Google parent company Alphabet's share price was up by about 0.51 per cent during premarket trading on Tuesday to $104.89. The stock has fallen more than 27 per cent over the past year.

These latest cost-cutting measures by Google follow layoffs in different departments.

The company said in January that it was making 12,000 staff redundant — about 6 per cent of its nearly 190,000 employees — after a review across product areas and functions.

This comes amid a wave of layoffs across the technology industry.

In January, Verily, a biotechnology unit of Alphabet, said it was cutting about 15 per cent of its staff.

In recent months, Google has also cancelled its next-generation Pixelbook laptop and permanently closed its cloud-gaming service Stadia to cut costs.

Google is also cutting costs on general office accessories and equipment — covering everything from staplers to laptops, it said in its latest memo.

“Today's devices have a much longer lifespan and greater performance and reliability, so we have made changes to what's available and how often it's replaced … while making sure that people have what they need to perform their role,” Ms Porat said.

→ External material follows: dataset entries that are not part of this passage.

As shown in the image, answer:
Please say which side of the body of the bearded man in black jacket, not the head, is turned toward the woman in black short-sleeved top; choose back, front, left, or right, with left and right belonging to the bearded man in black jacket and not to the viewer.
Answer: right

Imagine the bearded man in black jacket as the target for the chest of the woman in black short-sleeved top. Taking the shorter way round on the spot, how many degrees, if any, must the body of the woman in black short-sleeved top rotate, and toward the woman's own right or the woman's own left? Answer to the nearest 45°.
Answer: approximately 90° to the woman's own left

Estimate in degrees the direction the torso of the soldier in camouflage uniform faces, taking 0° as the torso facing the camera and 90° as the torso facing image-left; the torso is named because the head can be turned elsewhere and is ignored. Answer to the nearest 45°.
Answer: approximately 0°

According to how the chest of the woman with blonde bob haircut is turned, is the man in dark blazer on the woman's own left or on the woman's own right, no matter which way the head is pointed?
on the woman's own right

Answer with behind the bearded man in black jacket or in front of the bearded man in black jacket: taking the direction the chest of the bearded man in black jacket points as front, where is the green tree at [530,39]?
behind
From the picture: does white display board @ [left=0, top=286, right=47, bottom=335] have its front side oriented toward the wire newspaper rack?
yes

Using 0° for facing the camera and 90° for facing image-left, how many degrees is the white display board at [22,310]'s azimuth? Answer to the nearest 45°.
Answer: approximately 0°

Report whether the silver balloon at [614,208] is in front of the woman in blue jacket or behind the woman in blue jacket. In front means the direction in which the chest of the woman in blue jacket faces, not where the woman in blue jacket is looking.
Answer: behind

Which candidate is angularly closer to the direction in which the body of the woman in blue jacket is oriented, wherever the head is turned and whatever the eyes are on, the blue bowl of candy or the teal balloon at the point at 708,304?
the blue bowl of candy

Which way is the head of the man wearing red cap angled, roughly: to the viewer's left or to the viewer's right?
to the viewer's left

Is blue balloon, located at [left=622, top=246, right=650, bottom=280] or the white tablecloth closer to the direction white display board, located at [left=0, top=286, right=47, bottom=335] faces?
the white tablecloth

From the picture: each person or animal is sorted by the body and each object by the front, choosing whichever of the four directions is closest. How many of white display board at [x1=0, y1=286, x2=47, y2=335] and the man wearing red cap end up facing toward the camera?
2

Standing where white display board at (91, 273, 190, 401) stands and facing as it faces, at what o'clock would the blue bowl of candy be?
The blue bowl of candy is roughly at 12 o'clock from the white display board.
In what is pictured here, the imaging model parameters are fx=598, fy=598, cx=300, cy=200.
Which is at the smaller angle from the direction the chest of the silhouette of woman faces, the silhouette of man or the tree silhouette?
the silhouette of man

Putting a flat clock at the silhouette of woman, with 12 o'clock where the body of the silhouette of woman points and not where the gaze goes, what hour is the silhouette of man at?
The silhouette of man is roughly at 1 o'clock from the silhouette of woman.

“Because equipment is a significant expense for a company of our size, we will be able to save meaningfully here.”

Google said it is also aiming to improve its external procurement processes — from software to equipment to professional services — to save money.

“As one part of this, we are piloting an improved buying hub that helps teams find suppliers that we've negotiated great rates with,” Ms Porat said.

“Most of the other large changes and savings won't be visible to most Googlers but will make a noticeable difference to our costs … these are big, multi-year efforts.”

The latest moves come after Alphabet, the world's largest provider of search and video advertisements, reported a 33 per cent drop in 2022 fourth-quarter net profit on an annual basis.

The company’s net profit dropped to about $13.6 billion in the three months through to the end of December, compared with the same period in 2021, as advertising revenue fell.